What do high self monitors do that make it easy for others to click with them?

When most of us meet a new person we spend a lot of energy trying to find a common ground. We evaluate whether we are coming across in the right way, whether we are talking too much or too little, whether we're being too formal or too flippant. A high self monitor does all the work for us. Rather than trying to find common ground, he will meet us where we are. If we're feeling excited and ebullient he will act ebullient and energetic as well. If we are reflective and serious, he will join us in being quiet and introspective. This is not fraudulent. They know what behavior the environment calls for in order to make the other person feel comfortable and valued. People click with high self monitors because they allow us to be ourselves around them.
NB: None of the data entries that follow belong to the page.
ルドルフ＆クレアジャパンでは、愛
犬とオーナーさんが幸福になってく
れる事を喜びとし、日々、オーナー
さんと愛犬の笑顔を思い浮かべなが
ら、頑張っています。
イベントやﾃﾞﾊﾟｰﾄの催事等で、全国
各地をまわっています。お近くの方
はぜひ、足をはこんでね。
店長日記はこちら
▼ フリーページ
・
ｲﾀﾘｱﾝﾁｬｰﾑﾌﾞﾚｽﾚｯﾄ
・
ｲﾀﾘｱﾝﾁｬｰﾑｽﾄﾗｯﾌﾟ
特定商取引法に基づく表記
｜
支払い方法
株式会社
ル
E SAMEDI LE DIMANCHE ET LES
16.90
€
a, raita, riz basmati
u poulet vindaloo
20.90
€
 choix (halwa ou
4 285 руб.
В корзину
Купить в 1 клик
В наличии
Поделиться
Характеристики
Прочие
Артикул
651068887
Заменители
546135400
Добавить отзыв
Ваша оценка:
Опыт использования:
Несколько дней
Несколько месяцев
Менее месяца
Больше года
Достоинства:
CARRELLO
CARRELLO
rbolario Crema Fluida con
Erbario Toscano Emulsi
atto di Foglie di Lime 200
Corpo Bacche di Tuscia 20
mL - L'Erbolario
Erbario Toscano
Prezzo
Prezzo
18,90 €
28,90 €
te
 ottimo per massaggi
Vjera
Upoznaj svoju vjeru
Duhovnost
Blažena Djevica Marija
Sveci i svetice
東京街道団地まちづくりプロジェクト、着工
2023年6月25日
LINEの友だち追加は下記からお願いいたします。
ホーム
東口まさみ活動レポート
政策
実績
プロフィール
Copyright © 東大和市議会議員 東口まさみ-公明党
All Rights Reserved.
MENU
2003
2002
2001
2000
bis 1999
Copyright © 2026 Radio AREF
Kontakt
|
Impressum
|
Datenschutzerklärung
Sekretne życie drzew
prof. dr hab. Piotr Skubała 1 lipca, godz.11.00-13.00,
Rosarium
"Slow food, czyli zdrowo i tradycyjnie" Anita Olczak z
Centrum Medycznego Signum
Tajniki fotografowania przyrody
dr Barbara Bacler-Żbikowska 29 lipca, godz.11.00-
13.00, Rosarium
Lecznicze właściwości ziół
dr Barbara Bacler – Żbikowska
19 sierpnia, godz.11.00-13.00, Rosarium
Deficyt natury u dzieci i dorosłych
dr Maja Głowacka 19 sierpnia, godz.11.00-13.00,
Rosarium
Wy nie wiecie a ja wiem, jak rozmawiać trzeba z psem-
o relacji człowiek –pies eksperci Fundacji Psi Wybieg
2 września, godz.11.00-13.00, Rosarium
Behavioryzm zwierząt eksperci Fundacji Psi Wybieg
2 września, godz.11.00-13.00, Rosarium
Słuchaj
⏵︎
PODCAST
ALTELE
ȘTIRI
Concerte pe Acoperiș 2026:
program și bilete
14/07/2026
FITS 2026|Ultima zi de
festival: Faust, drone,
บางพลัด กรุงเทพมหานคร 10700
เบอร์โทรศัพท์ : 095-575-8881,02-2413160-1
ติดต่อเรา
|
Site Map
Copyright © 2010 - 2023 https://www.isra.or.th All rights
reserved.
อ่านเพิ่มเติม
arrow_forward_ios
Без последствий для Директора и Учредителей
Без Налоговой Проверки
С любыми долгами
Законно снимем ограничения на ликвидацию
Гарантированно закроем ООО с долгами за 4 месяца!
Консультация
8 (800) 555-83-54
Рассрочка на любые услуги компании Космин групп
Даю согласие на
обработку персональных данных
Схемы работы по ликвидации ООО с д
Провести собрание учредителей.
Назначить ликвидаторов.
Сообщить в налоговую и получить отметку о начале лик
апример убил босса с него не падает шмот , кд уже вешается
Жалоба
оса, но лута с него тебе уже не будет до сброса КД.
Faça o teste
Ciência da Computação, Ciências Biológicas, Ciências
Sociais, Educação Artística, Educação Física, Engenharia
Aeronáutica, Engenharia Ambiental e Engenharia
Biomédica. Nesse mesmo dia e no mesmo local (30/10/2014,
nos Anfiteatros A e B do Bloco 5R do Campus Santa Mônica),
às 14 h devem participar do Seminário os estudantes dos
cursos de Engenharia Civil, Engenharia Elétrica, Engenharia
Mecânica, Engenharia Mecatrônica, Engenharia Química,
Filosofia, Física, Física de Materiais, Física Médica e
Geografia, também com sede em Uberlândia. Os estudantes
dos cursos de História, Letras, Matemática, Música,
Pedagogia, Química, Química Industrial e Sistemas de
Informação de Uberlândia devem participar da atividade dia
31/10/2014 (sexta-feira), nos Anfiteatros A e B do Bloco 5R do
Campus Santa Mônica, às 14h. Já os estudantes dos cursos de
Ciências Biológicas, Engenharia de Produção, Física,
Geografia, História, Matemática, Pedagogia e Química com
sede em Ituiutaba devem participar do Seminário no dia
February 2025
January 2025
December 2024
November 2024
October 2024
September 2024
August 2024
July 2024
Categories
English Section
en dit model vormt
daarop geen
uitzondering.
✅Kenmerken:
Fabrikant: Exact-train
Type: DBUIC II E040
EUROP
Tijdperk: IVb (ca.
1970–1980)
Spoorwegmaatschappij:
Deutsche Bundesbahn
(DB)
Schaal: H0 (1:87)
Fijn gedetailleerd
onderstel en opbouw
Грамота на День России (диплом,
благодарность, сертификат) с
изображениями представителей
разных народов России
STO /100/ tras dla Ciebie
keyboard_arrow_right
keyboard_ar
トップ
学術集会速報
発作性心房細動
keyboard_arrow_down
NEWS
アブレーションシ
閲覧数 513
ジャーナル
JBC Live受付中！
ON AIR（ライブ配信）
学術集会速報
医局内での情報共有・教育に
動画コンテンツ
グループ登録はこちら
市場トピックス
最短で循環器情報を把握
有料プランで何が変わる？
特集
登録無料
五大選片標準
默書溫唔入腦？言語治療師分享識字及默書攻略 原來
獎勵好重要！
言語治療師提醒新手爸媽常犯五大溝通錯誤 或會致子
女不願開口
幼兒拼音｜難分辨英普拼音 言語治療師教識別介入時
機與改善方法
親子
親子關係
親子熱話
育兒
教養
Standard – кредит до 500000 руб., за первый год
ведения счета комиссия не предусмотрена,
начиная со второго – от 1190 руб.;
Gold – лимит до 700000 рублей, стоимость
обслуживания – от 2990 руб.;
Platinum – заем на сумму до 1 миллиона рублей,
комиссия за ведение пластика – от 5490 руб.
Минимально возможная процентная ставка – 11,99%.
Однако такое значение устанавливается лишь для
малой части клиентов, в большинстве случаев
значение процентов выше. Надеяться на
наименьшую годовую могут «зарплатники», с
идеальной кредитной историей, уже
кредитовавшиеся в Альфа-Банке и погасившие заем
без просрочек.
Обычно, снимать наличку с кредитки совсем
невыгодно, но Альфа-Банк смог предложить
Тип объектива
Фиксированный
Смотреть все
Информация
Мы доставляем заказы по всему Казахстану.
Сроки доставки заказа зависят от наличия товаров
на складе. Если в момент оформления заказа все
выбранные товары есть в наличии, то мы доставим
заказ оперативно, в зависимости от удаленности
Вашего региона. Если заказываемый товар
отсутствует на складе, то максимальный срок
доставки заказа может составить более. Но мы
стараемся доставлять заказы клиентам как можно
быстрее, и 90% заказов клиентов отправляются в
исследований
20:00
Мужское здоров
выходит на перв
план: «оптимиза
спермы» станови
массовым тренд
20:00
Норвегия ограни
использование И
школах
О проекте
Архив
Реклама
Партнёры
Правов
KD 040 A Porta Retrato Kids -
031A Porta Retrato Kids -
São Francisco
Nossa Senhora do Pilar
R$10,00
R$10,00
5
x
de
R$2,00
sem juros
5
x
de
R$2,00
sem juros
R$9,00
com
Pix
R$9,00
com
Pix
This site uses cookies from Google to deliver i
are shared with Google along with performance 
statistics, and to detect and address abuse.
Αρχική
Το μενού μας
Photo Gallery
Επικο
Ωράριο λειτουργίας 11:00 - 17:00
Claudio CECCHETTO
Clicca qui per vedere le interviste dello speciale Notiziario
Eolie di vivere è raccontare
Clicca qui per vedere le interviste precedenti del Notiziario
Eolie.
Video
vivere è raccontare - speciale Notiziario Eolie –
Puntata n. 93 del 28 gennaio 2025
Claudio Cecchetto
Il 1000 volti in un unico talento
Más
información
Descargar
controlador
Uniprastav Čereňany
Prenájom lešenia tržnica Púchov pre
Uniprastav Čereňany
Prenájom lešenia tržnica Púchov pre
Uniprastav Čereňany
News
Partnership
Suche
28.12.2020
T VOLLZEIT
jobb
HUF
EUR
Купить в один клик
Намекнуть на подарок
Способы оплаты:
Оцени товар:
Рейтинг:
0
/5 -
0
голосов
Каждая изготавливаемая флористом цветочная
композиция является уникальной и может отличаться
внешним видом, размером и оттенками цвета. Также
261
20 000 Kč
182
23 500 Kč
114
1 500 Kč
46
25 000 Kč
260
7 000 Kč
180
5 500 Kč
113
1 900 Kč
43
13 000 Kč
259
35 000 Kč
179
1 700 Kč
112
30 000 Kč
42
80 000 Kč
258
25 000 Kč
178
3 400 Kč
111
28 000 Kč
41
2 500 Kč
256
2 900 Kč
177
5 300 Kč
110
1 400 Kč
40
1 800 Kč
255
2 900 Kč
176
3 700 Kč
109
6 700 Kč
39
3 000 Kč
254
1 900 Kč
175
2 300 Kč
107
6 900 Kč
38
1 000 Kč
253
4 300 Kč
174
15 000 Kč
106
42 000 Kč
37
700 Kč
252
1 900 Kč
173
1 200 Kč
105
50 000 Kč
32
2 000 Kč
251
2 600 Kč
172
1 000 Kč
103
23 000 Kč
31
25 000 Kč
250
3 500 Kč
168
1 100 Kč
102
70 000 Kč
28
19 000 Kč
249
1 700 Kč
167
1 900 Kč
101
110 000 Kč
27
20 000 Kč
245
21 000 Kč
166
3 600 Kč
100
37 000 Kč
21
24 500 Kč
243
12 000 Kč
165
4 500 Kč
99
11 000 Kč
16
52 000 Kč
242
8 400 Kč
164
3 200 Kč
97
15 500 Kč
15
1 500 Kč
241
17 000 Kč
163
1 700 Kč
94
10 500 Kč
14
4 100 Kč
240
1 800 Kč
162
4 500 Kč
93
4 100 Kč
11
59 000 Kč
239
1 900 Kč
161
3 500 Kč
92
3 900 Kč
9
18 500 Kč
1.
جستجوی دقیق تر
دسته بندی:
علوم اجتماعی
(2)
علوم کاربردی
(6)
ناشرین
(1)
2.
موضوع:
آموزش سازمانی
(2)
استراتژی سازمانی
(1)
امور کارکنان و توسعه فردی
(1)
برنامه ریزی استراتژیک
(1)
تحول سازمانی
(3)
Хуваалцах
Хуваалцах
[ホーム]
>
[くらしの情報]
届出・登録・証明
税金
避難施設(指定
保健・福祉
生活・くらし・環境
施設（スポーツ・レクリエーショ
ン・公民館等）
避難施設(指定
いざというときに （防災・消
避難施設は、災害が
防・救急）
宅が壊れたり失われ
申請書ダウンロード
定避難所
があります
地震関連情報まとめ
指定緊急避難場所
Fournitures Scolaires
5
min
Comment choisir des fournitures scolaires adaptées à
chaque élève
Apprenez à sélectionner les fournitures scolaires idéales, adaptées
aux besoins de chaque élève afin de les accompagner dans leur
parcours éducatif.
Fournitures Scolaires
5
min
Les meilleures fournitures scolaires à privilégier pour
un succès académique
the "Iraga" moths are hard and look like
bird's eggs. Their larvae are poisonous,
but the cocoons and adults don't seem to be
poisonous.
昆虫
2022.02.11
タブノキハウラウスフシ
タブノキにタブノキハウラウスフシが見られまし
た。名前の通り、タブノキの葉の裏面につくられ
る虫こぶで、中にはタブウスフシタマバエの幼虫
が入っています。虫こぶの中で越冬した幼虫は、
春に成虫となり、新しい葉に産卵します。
In conversation, when people share a problem what are the two possible proper responses?

When people share a small problem you can either agree (Yes that is a problem) or you can share a similar problem that you yourself had.

How can we test whether a person is willing to go "deeper" in a conversation?

When we open up the other person may back away, or he may respond in kind acknowledging that he would like to take the relationship to a deeper level.

What part of the brain is associate with pain?

anterior cingulate cortex - the part of the brain associated with pain.

Quick set intimacy

quick set intimacy - like in a movie moment where you see someone for the first time and are instantly in love, though this instant "click" can be for a friendship, or business relationship as well.

Vulnerability

vulnerability - one of the five click accelerators. Allowing yourself to be vulnerable helps the other person to trust you, precisely because you are putting yourself at emotional, psychological or physical risk. Other people react by being more open themselves. The fact that you are both letting your guard down helps lay the groundwork for a faster, closer, personal relationship. When you both make yourselves vulnerable and are candid in revealing who you are and how you feel, you create an environment that fosters the kind of openness that can lead to an instant connection.